══ DATA ══

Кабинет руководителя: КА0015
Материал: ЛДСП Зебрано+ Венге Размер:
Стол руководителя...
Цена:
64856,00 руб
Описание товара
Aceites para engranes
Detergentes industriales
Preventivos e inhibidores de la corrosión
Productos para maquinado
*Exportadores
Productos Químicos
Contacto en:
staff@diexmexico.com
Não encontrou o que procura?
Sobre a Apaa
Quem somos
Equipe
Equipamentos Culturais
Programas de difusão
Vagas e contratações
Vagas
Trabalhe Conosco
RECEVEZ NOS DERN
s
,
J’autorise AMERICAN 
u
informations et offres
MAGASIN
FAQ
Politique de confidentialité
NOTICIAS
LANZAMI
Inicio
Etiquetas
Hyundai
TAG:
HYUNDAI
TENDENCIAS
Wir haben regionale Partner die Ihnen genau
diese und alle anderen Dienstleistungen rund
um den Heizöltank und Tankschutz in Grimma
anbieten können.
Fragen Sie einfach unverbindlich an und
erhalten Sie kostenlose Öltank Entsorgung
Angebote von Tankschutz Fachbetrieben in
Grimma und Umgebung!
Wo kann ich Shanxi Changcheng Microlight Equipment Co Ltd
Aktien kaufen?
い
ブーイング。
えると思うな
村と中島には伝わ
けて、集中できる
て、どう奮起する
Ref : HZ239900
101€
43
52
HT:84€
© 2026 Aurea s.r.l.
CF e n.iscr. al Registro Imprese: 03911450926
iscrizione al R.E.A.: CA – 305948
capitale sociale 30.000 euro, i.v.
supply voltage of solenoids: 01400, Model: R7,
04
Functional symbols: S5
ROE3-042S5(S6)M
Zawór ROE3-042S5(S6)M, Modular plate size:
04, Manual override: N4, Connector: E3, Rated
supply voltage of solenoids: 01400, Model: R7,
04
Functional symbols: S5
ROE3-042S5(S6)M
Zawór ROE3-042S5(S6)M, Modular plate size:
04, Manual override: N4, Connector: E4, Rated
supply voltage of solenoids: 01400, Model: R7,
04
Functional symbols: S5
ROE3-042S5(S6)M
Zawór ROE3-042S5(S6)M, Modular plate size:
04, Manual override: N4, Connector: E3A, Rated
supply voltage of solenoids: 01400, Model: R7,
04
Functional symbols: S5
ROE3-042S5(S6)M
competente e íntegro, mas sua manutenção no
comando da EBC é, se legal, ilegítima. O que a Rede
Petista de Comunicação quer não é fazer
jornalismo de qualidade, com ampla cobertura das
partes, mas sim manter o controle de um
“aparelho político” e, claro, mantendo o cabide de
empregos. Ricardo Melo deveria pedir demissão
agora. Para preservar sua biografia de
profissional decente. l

═══

Retype all of the material above with every character intact.

■ TASK RESULT
Кабинет руководителя: КА0015
Материал: ЛДСП Зебрано+ Венге Размер:
Стол руководителя...
Цена:
64856,00 руб
Описание товара
Aceites para engranes
Detergentes industriales
Preventivos e inhibidores de la corrosión
Productos para maquinado
*Exportadores
Productos Químicos
Contacto en:
staff@diexmexico.com
Não encontrou o que procura?
Sobre a Apaa
Quem somos
Equipe
Equipamentos Culturais
Programas de difusão
Vagas e contratações
Vagas
Trabalhe Conosco
RECEVEZ NOS DERN
s
,
J’autorise AMERICAN 
u
informations et offres
MAGASIN
FAQ
Politique de confidentialité
NOTICIAS
LANZAMI
Inicio
Etiquetas
Hyundai
TAG:
HYUNDAI
TENDENCIAS
Wir haben regionale Partner die Ihnen genau
diese und alle anderen Dienstleistungen rund
um den Heizöltank und Tankschutz in Grimma
anbieten können.
Fragen Sie einfach unverbindlich an und
erhalten Sie kostenlose Öltank Entsorgung
Angebote von Tankschutz Fachbetrieben in
Grimma und Umgebung!
Wo kann ich Shanxi Changcheng Microlight Equipment Co Ltd
Aktien kaufen?
い
ブーイング。
えると思うな
村と中島には伝わ
けて、集中できる
て、どう奮起する
Ref : HZ239900
101€
43
52
HT:84€
© 2026 Aurea s.r.l.
CF e n.iscr. al Registro Imprese: 03911450926
iscrizione al R.E.A.: CA – 305948
capitale sociale 30.000 euro, i.v.
supply voltage of solenoids: 01400, Model: R7,
04
Functional symbols: S5
ROE3-042S5(S6)M
Zawór ROE3-042S5(S6)M, Modular plate size:
04, Manual override: N4, Connector: E3, Rated
supply voltage of solenoids: 01400, Model: R7,
04
Functional symbols: S5
ROE3-042S5(S6)M
Zawór ROE3-042S5(S6)M, Modular plate size:
04, Manual override: N4, Connector: E4, Rated
supply voltage of solenoids: 01400, Model: R7,
04
Functional symbols: S5
ROE3-042S5(S6)M
Zawór ROE3-042S5(S6)M, Modular plate size:
04, Manual override: N4, Connector: E3A, Rated
supply voltage of solenoids: 01400, Model: R7,
04
Functional symbols: S5
ROE3-042S5(S6)M
competente e íntegro, mas sua manutenção no
comando da EBC é, se legal, ilegítima. O que a Rede
Petista de Comunicação quer não é fazer
jornalismo de qualidade, com ampla cobertura das
partes, mas sim manter o controle de um
“aparelho político” e, claro, mantendo o cabide de
empregos. Ricardo Melo deveria pedir demissão
agora. Para preservar sua biografia de
profissional decente. l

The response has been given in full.